Gary N. Gray
 

1968


A Whiter Shade Of Pale

 We skipped the light Fandango
Turned cartwheels 'cross the floor
I was feeling kind of seasick
But the crowd called out for more

 

The room was humming harder
As the ceiling flew away
When we called out for another drink
The waiter brought a tray

She said, "There is no reason
And the truth is plain to see"
But I wandered through my playing cards
And would not let her be

One of sixteen vestal virgins
Who were leaving for the coast
And although my eyes were open
They might just as well've been closed

And so it was that later
As the Miller told his tale
That her face, at first just ghostly
Turned

 

A Whiter Shade Of Pale

This was one of the special rock and roll drug-gie songs of the summer and fall of 1968. The song like the year is mixed up and confused. This song could mean so many things, yet it could also mean nothing. Each individual person who listens to the lyrics could decide what they mean to them. A Whiter Shade Of Pale was a perfect song describing the year 1968, a year of chaos, sex, drugs, rock and roll, death and finally LAW and ORDER. It was the last year that massive numbers of young East Coast teenagers packed their bags and headed for the West Coast and what they thought was freedom.  It was a year when America and Americans turned from love, flower power, war, and racism to the Republican Party and Richard Nixon. President Nixon socked it to America and Americans loved it. It was America’s first modern day critical crossroad with the first critical mass in its young short modern history. 

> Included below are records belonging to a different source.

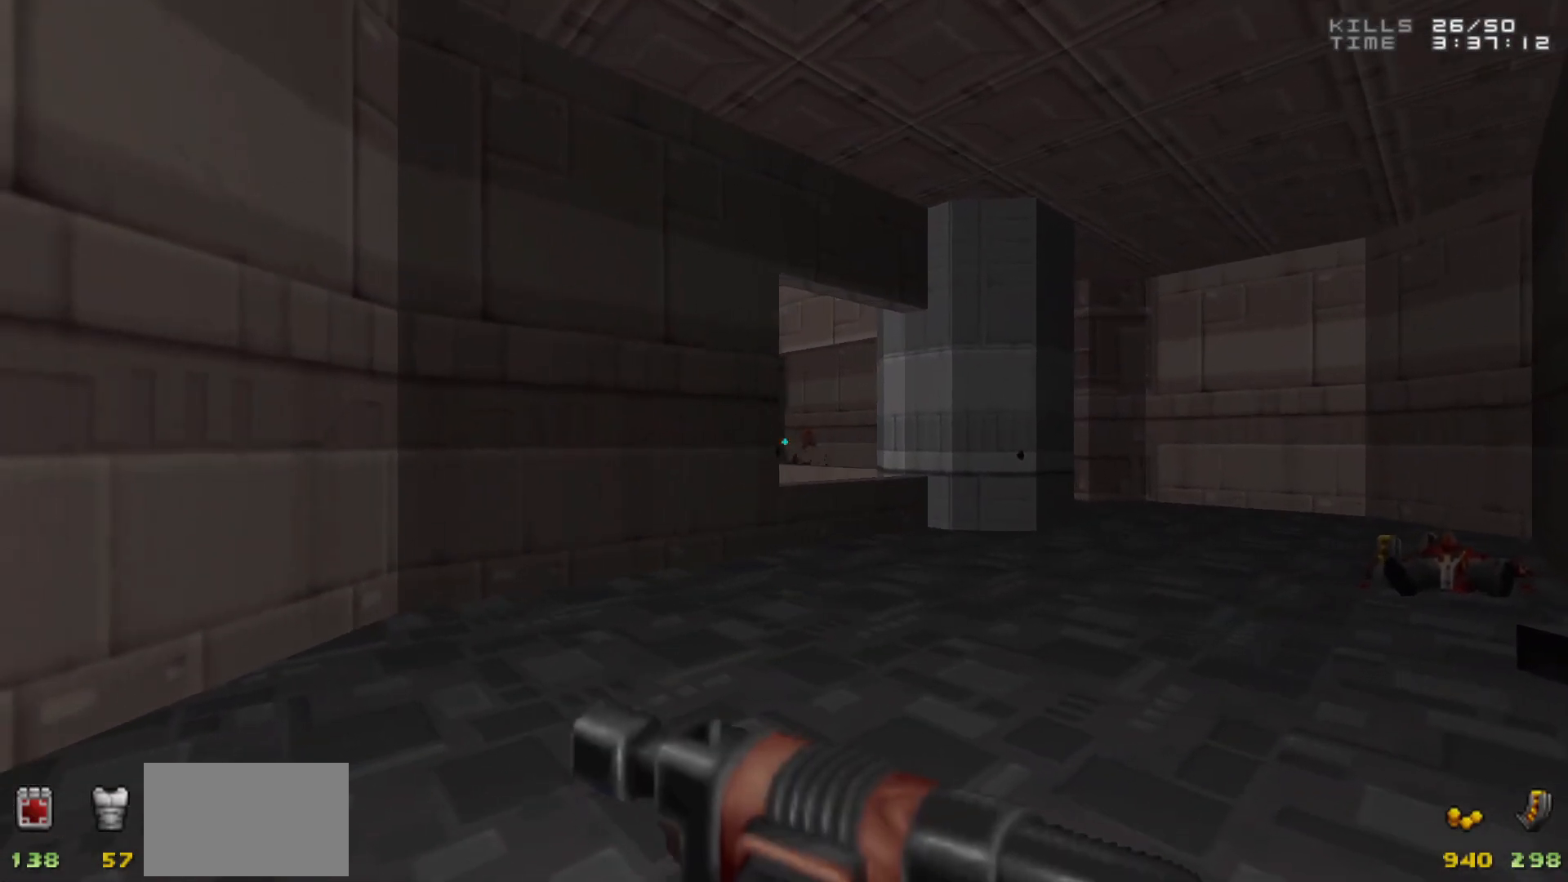
{"keys": [], "mouse": [], "events": [[117, "w", "down"], [267, "w", "up"]]}
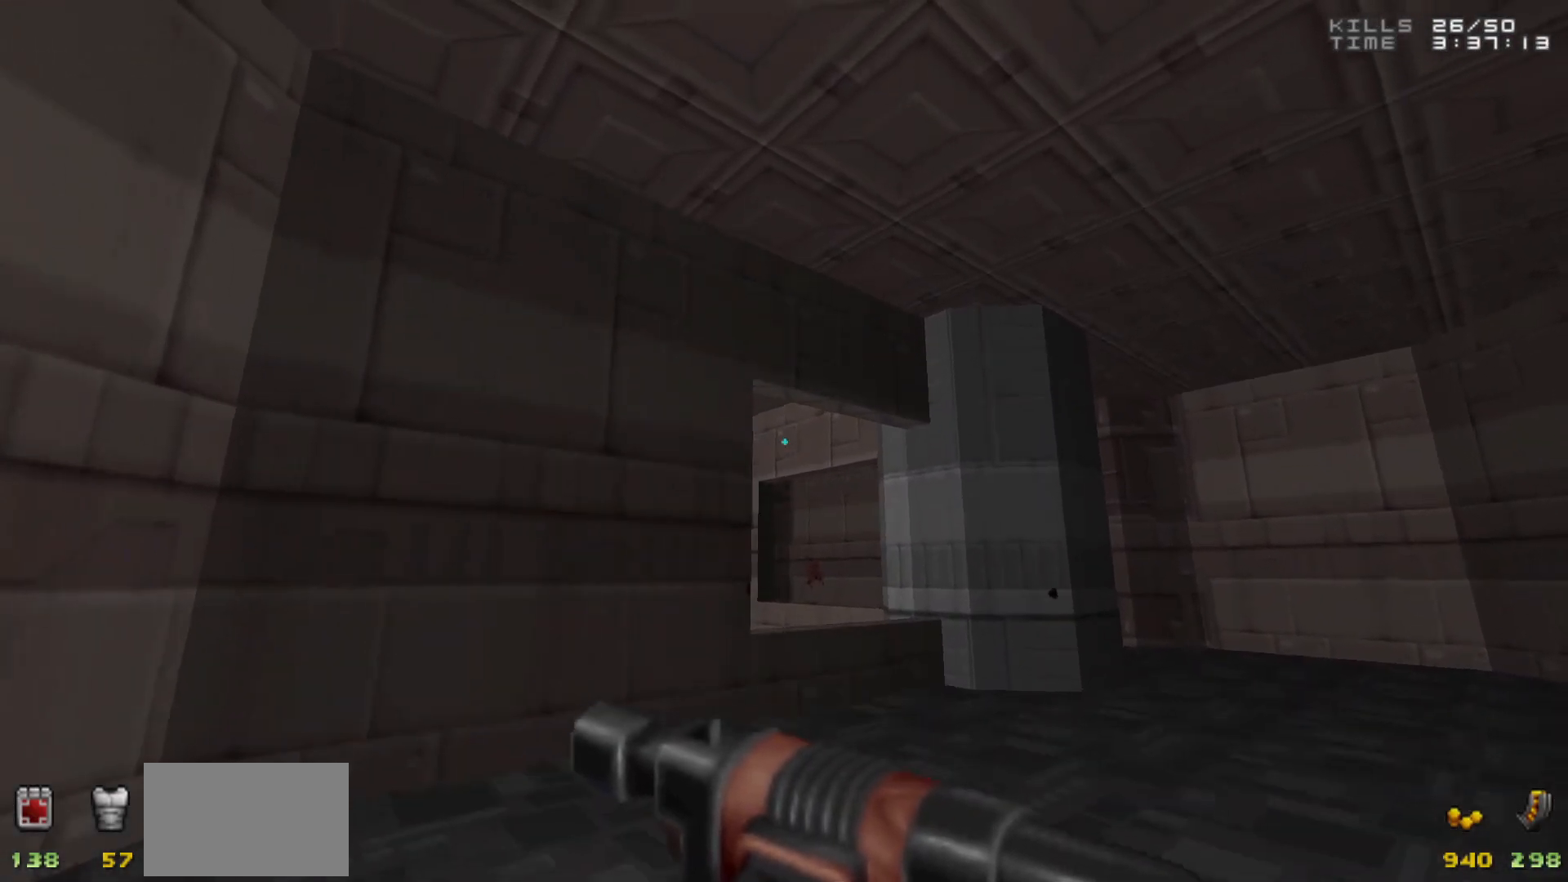
{"keys": [], "mouse": [], "events": [[183, "w", "down"], [233, "w", "up"]]}
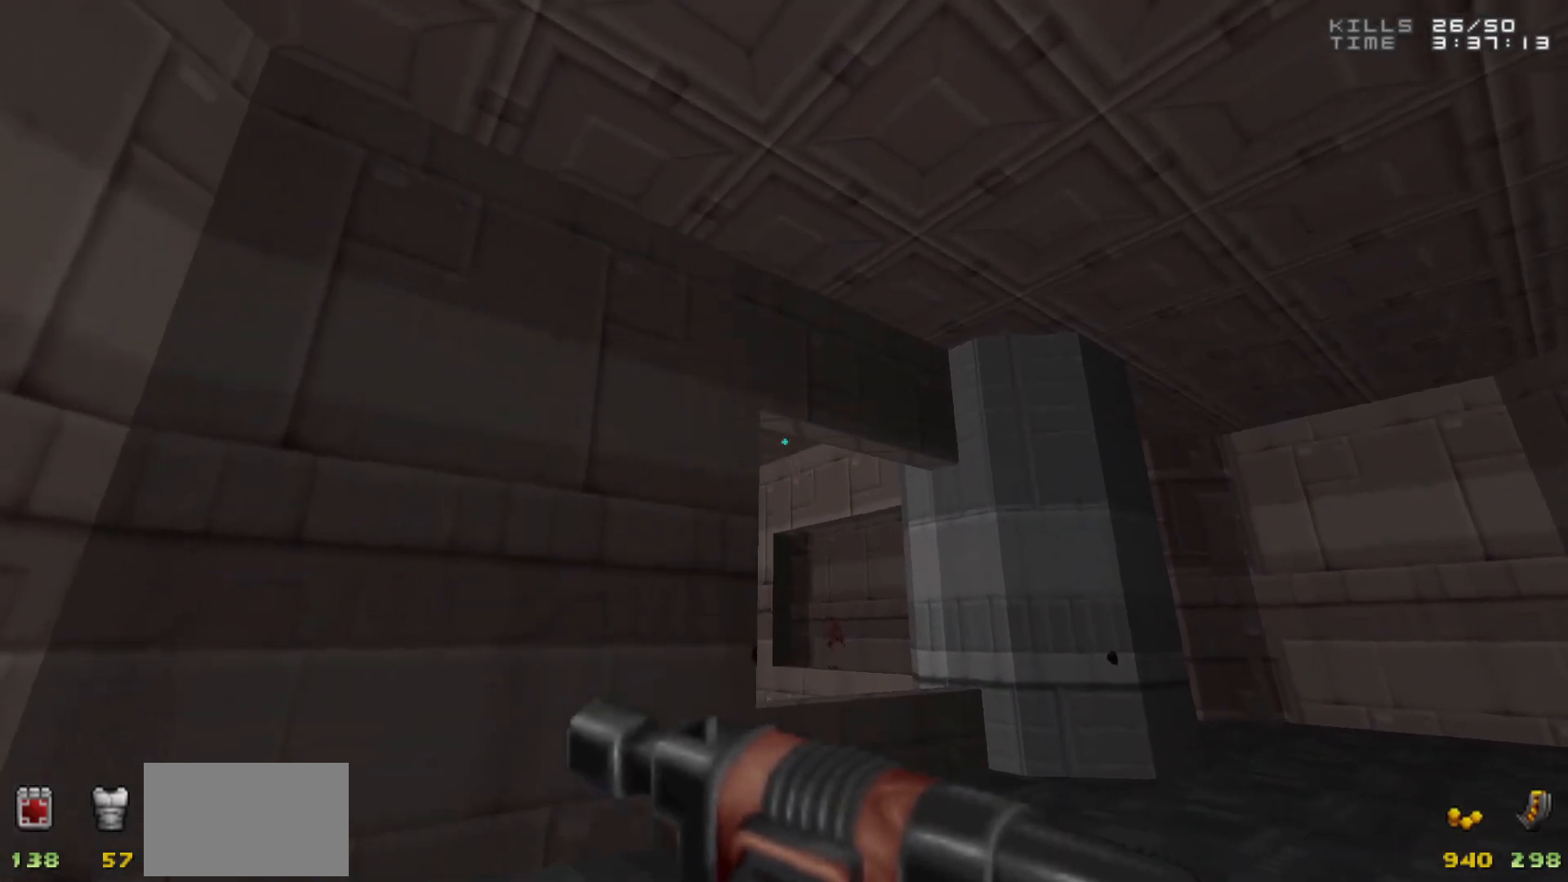
{"keys": [], "mouse": [], "events": [[167, "w", "down"], [217, "w", "up"]]}
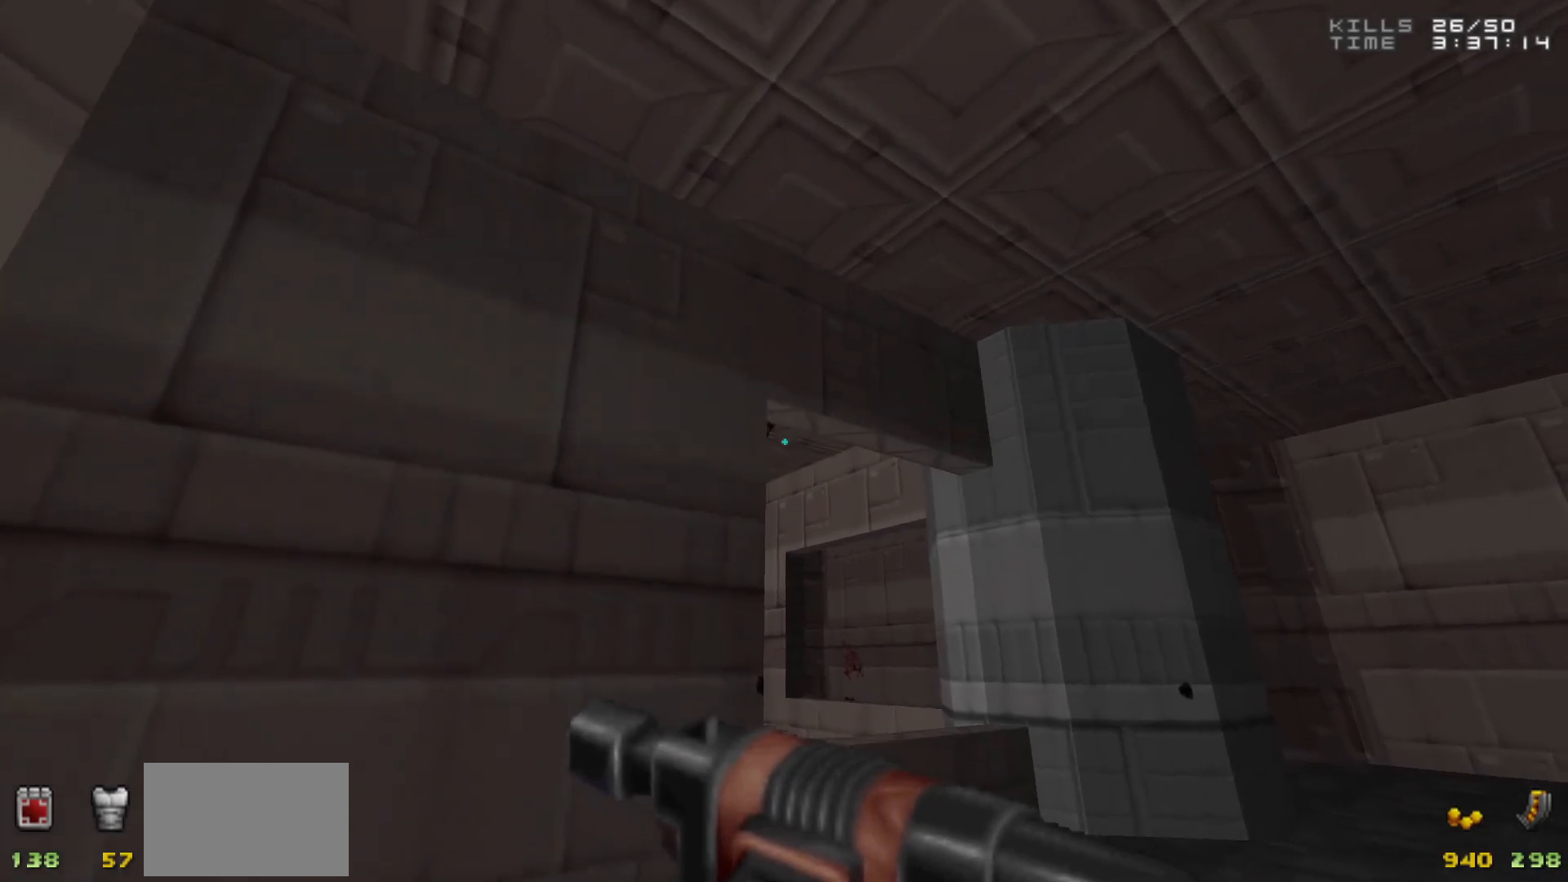
{"keys": [], "mouse": [], "events": []}
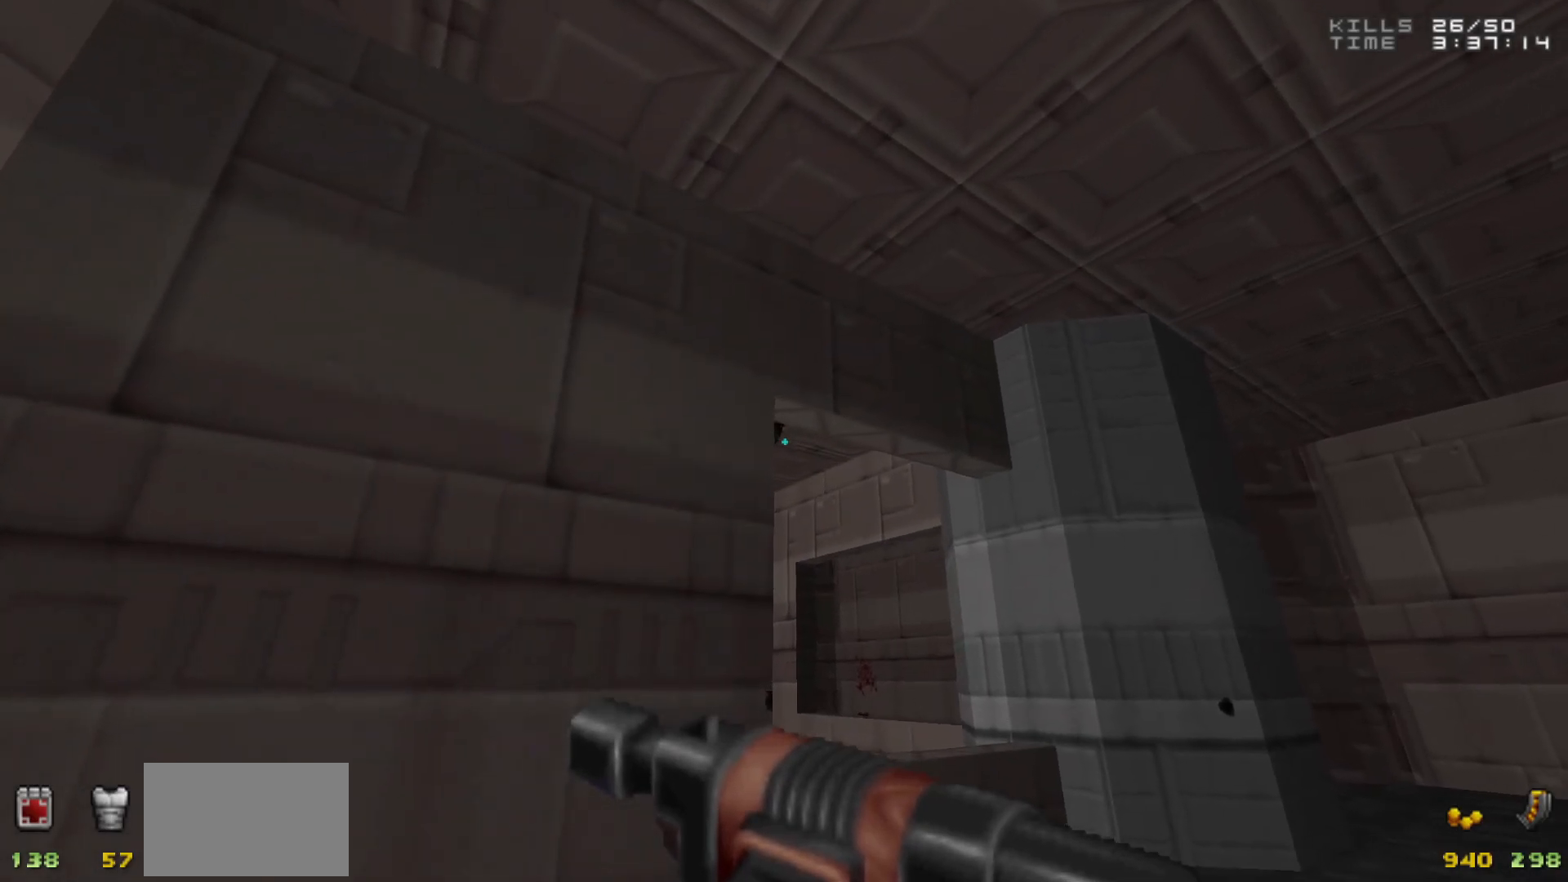
{"keys": [], "mouse": [], "events": [[283, "mouse_left", "down"], [383, "mouse_left", "up"]]}
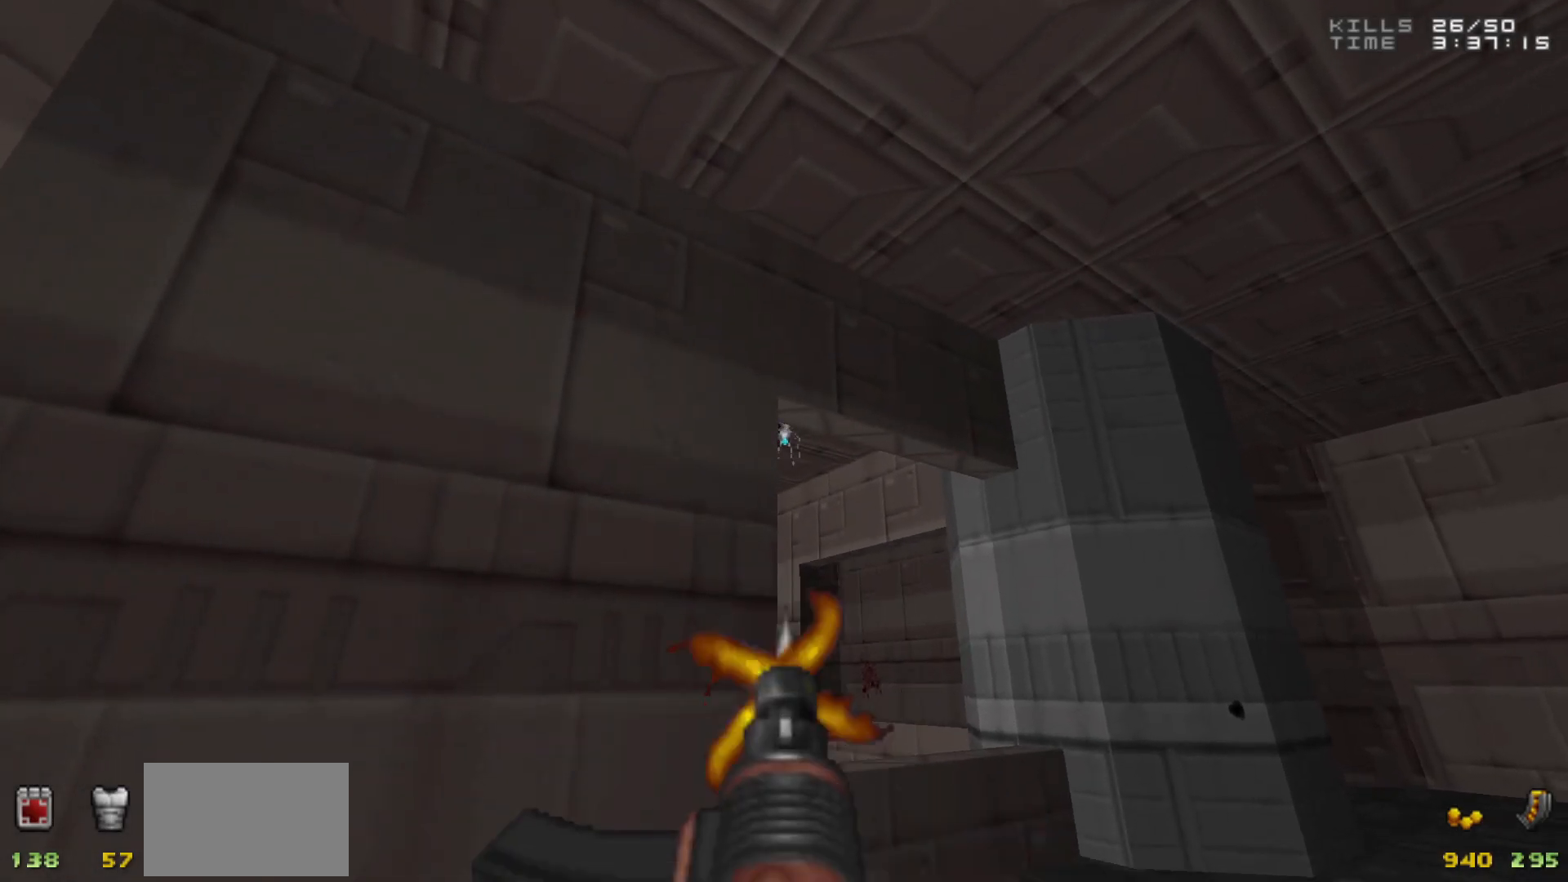
{"keys": [], "mouse": ["left"], "events": [[100, "mouse_left", "down"], [200, "mouse_left", "up"], [433, "mouse_left", "down"]]}
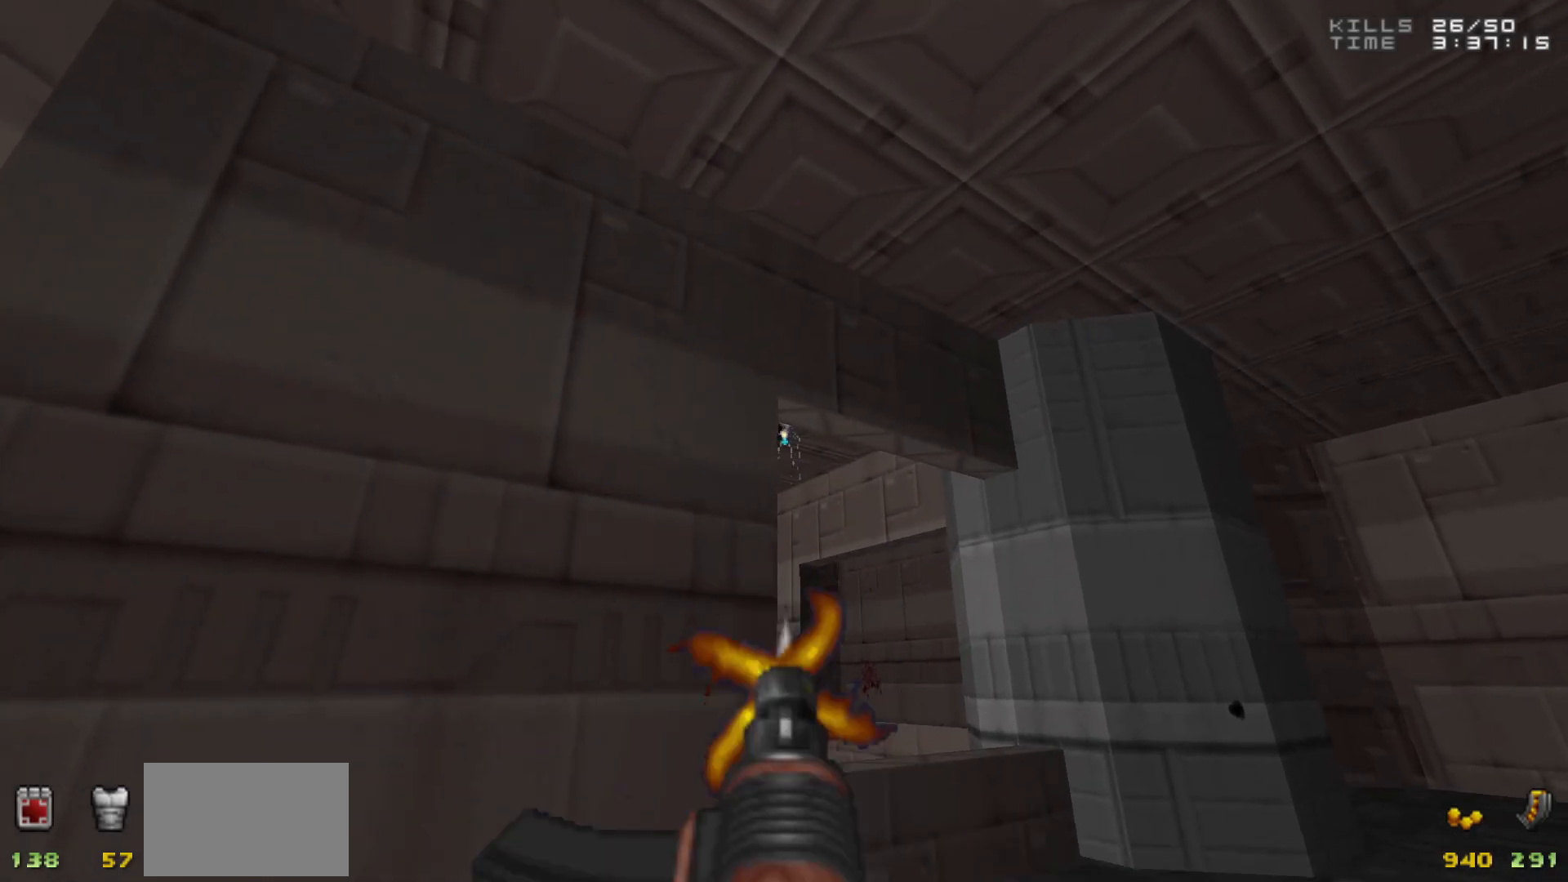
{"keys": [], "mouse": [], "events": [[33, "mouse_left", "up"], [300, "mouse_left", "down"], [400, "mouse_left", "up"]]}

The year 1968 started with a bang in January when the North Vietnamese Communist Army carried out enormous attacks on American and South Vietnamese Military strongholds on the coast of Vietnam. The attack was a military disaster for the Viet Min (North Vietnamese Volunteers), Viet Cong (South Vietnamese Communist), and North Vietnamese regulars.  American Television presented chaos on the battlefield by South Vietnamese and American Armed Forces. 

The announcement of Eugene McCarthy as a peace candidate for the Democratic Party started the great American divide. President Lynden B. Johnson made his famous “I will not run for the office of the presidency” statement in March. A young United States Attorney General Senator Robert F. Kennedy put his hat into the 1968 presidential ring and took the Democratic Party by storm and gained ground on both McCarthy and President Johnson.  

The untimely assassinations of the Reverend Doctor Martian L. King Jr. in April and of Senator Robert F. Kennedy in June broke the heart of the many American racial Liberals. The Death of the liberal Democratic Party in the Windy City of Chicago in August with the first televised police riot that fall stunned the soul of America. Lastly the total dismantling of the Black Panther Party military arm by government forces of Richard Nixon, and many northern cities burned. The Panther Party went from number 64 on the Federal Bureau of Investigation list to number three on America’s most wanted list. This portrayed the temperature of the times.  

Just A Whiter Shade of Pale.  

It was a time when the African American Church community was the most powerful political component among African Americans.

The first Civil Rights Bill of 1964, was enforced all over America, and integration became in reality a true American fete. African Americans openly questioned whether they truly belonged to the United States, whether they would receive true civil rights. As Doctor Martian Luther King, Jr.,  said in his “I Have A Dream”, speech four years earlier he hoped that his four children would be judged on the content of their character and not the color of their skin. 

In the middle of summer the second march on Washington occurred as scheduled after the death after King’s death. Reverend Ralph Abernathy did the best that he could taking the reins of the Southern Christian Leadership Conference. Mother Nature did not cooperate with Abernathy’s SCLC and the 2nd march--the meeting place became an endless mud hole because it rained for eight days.

No rhyme or rhythm to this crazy year would continue in the fall of 1968.

In November the United States voters pulled the lever for change. The new and reformed Richard M. Nixon was elected President. 

An end of this turbulent year came in December; the National Aeronautics and Space Administration put it’s first astronaut on the moon, which put the United States ahead of the Soviet Union in the space race. 

1968 A year of turmoil and of victory, A year many African Americans will not forget.